Если что-то и можно было поставить в «вину» Алексею Афанасьевичу, так это особое, какое-то отеческое пристрастие к своим бойцам. Сдержанный в рапортах, он совершенно преображался в личных беседах; тут уж его «хлопцы» — все без исключения сто тридцать пять человек — были героями и богатырями. А если речь заходила о ближайших помощниках Щербины, то тут он со страстью доказывал, что ему несказанно повезло. Например, по его словам, начальник разведки отряда Иван Никитович Колосов обладал прямо-таки сверхъестественным чутьем на лазутчиков.
Что же это такое за особое чутье на лазутчиков, которое Щербина убежденно приписывал Ивану Колосову? И вообще, что это за феномен такой — вражеский лазутчик в партизанских рядах?
Специальные и тайные службы рейха на временно оккупированных территориях тратили огромные средства и силы на попытки подавить боевую деятельность народных защитников.
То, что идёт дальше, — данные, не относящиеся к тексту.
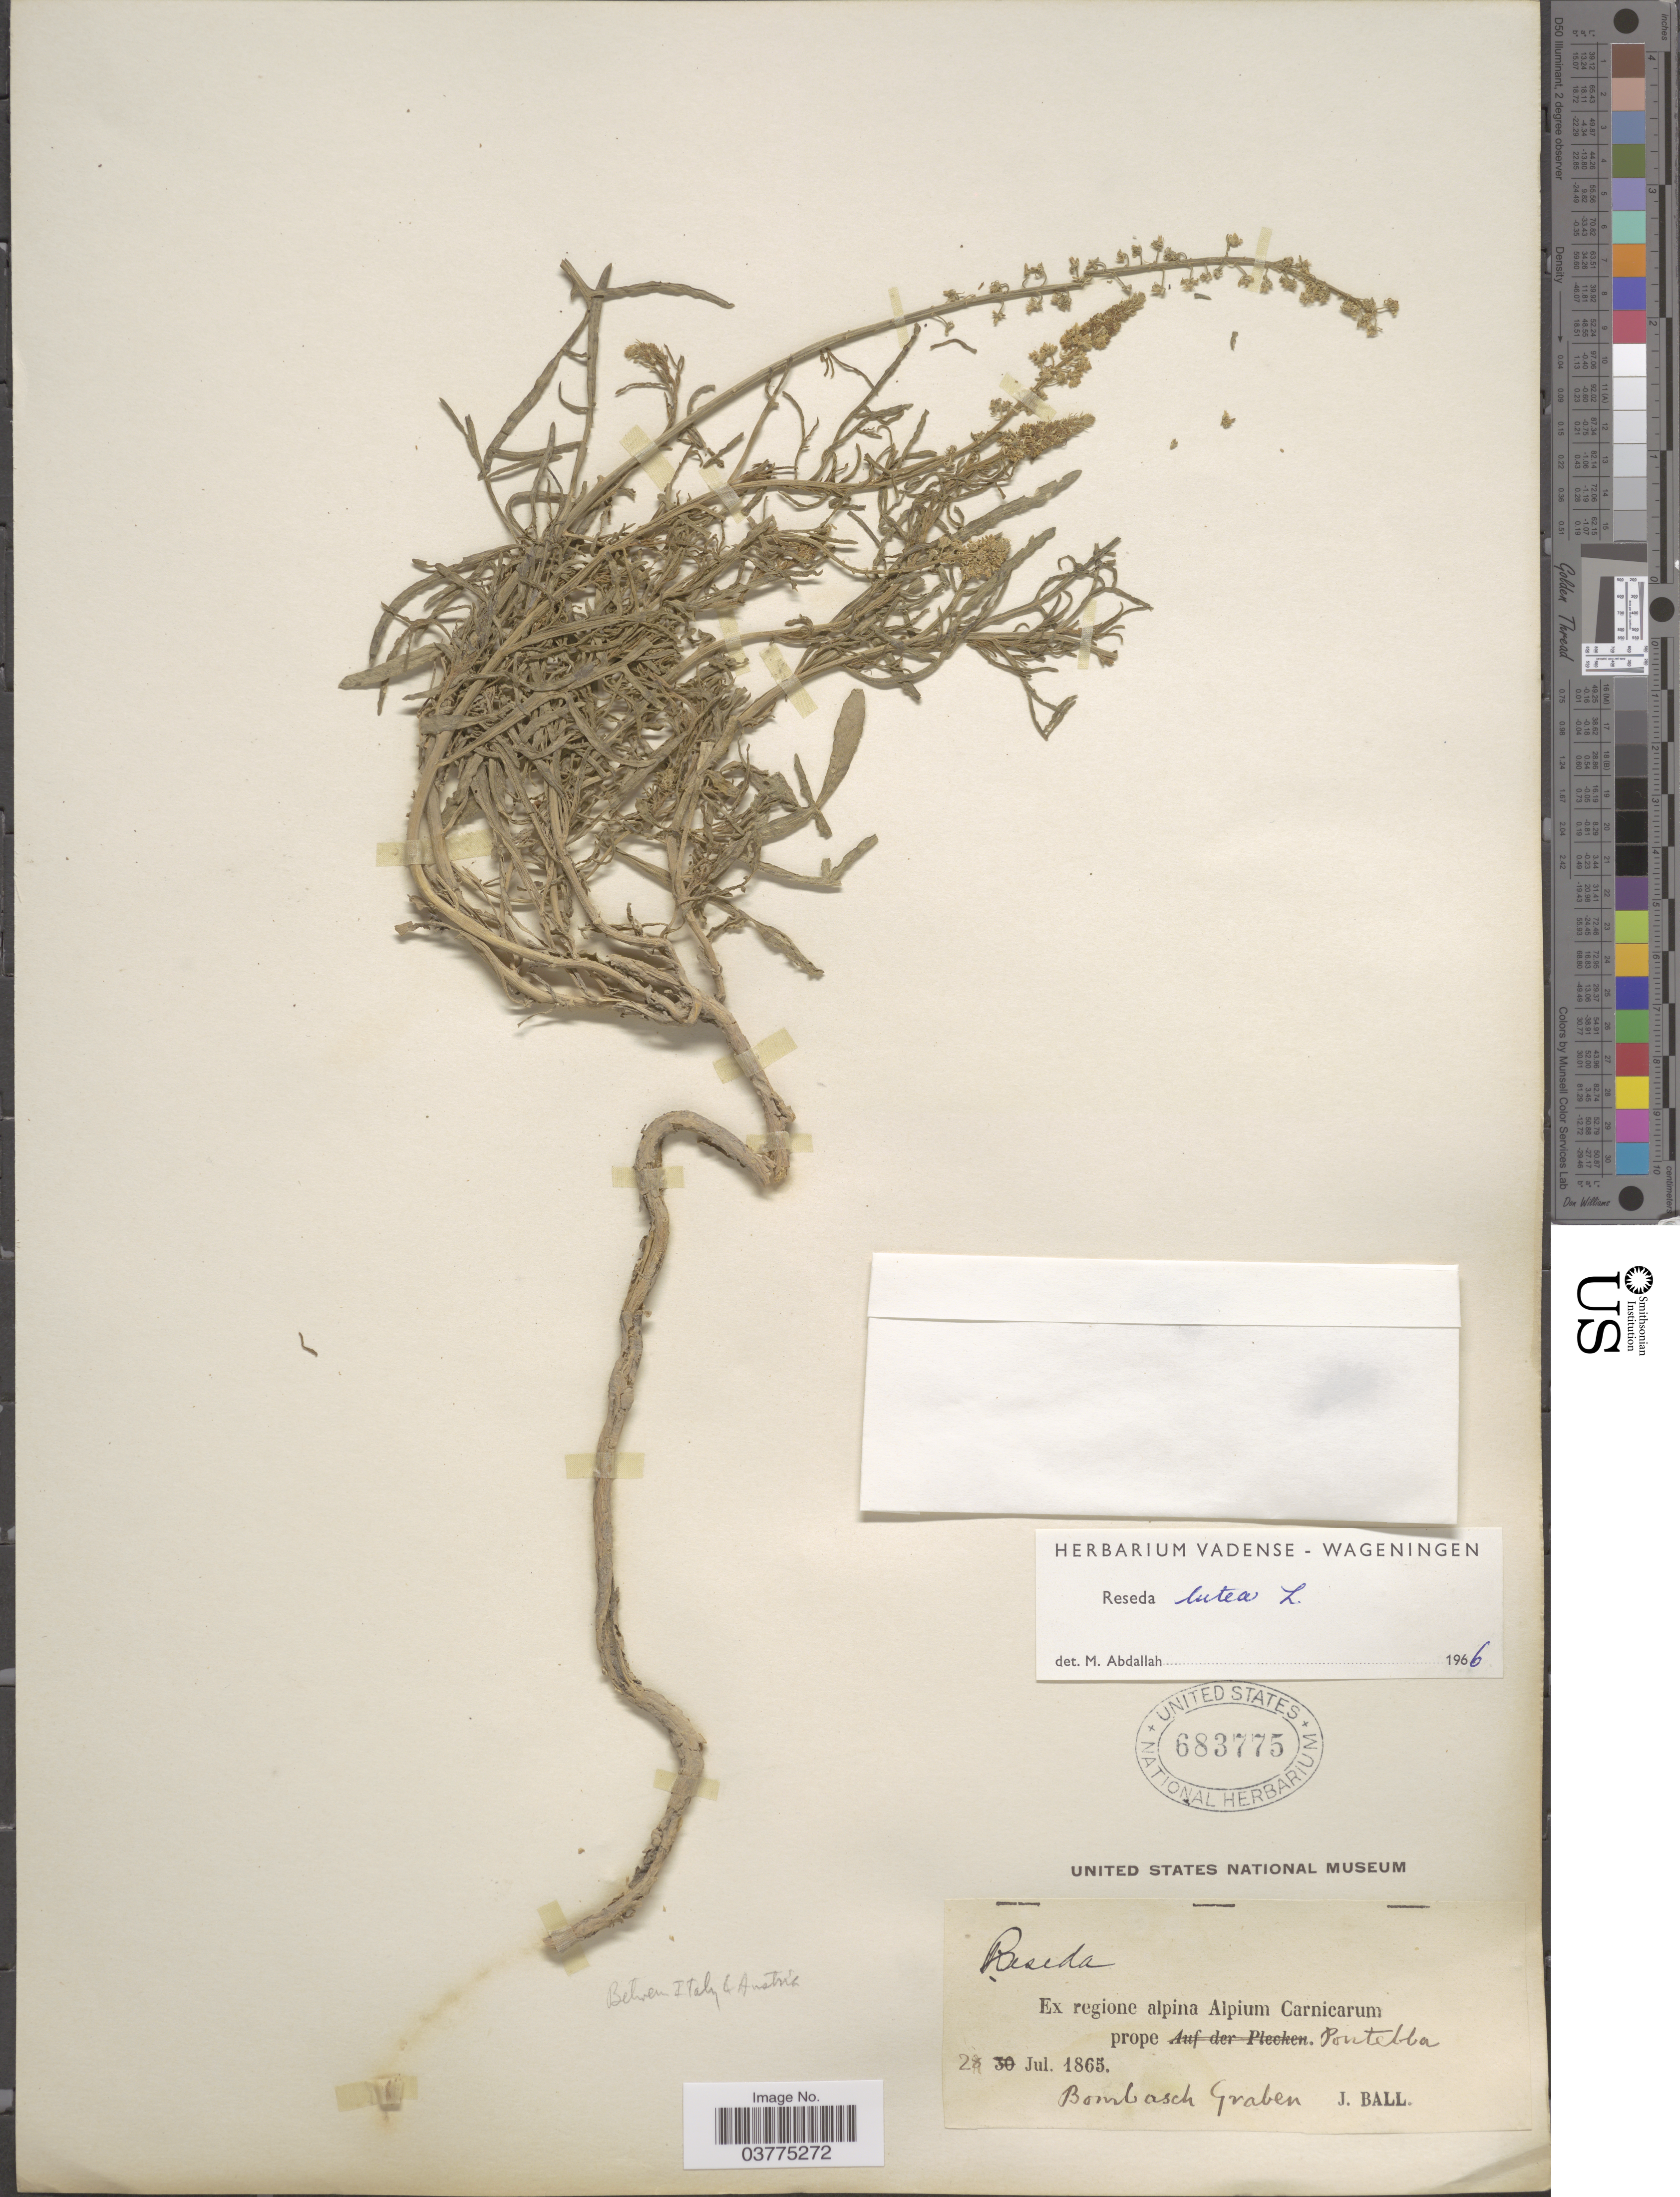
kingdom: Plantae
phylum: Tracheophyta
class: Magnoliopsida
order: Brassicales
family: Resedaceae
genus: Reseda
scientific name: Reseda lutea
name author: L.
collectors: J. Ball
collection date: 1865-07-28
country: Italy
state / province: Friuli-Venezia Giulia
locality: Ex regione alpina Alpium Carnicarum prope Pontebba. Between Italy & Austria.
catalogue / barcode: US 683775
Излюбленным их приемом было стремление внедрить в партизанские соединения своих агентов.
Естественно, рано или поздно мы обнаруживали такого человека, поскольку хорошо знали тактику врага при попытках внедрения лазутчиков в партизанские ряды.
Когда, пройдя обычную проверку на наших контрольных пунктах, несколько новых «партизан» вдруг явились в штаб с повинной, показав при этом, что были завербованы гитлеровцами и получили задание внедриться в бригаду, мы не исключали возможности, что кто-то из засланных затаился, выжидая момент, чтобы причинить нам вред.
Не исключал такой возможности и Колосов, который стал пристально присматриваться к пополнению, не торопясь поскорее переводить его на место дислокации отряда. Незаметно, исподволь, внимательно изучал он четверых новобранцев. Двое из них оказались вне подозрений. Это были бежавшие из плена офицеры, рассказ которых до мелочей подтверждался знавшими их людьми, попавшими в бригаду раньше.
Оставались еще двое — сцепщик полоцкой железнодорожной станции и угрюмоватый, малоразговорчивый крестьянин из дальней деревни Дохнары.
Сцепщик утверждал, что он бежал из города после того, как власти заподозрили его в краже керосина. Крестьянин же объяснял свой приход в отряд невозможностью жить «под катами» и тем, что он бессемейный, так что в селе ему «вовсе делать нечего, а немца он давно мечтал бить».
Колосов провел проверку, и рассказы обоих подтвердились: и керосин, действительно, пропадал, и крестьянин жил одиноко, без семьи…
— Вроде все на месте. А чего-то мне не хватает, — размышлял вслух Колосов о сцепщике и крестьянине. — Чутье у меня ноет.
Он заметил, что в показаниях большинства пришедших с повинной что-то разнилось — например, метод вербовки, а что-то было похоже… Но одна деталь в них совладала всегда: вербовку проводил один и тот же глуховатый человек, именовавший себя то Иваном Васильевичем, то Егором Мефодьевичем, а то и вовсе каким-нибудь несусветным — не отыщешь ни в одних святцах — именем. По внешности этот человек напоминал уже известного партизанам Леона Майзенкампфа.
— Была бы у меня его фотография, — в сердцах сокрушался Колосов, — я бы тут же ясность навел. Да только где ее достать, эту самую фотографию?
— А ты у Корабельникова попроси, — посоветовали ему. — Он документы любит. Глядишь, что и отыщется.
И Колосов, мало веря в удачу, все же обратился к Корабельникову с такой просьбой. Корабельников поначалу рассердился.
— Тебе профиль или анфас? — ехидно спросил он. — Или то и другое? Может, цветную?
Колосов огорченно вздохнул: что ж? на нет и суда нет. Но тут его осенило:
— Послушай, Корабельников! А из повинившихся один все рисовал. Он, случаем, не художник?
Корабельников обалдело, словно не узнавая, посмотрел на Колосова, похвалил:
— Это ты неплохо придумал Ей-ей, неплохо! Если только он и вправду художник.
Среди пришедших с повинной действительно оказался человек со способностями к рисованию. Через несколько часов кропотливого труда он сделал портрет, в котором ранее повинившиеся безошибочно угадывали вербовщика.
Колосов бережно унес портрет с собой, будто какую-то драгоценность. Он вызвал на разговор сразу обоих — и сцепщика и крестьянина.
— Ну, хлопцы! — сказал он весело, потирая руки. — Я к вам с приветом. От доброго дяди. Большущий привет передавал и пожелания здоровья.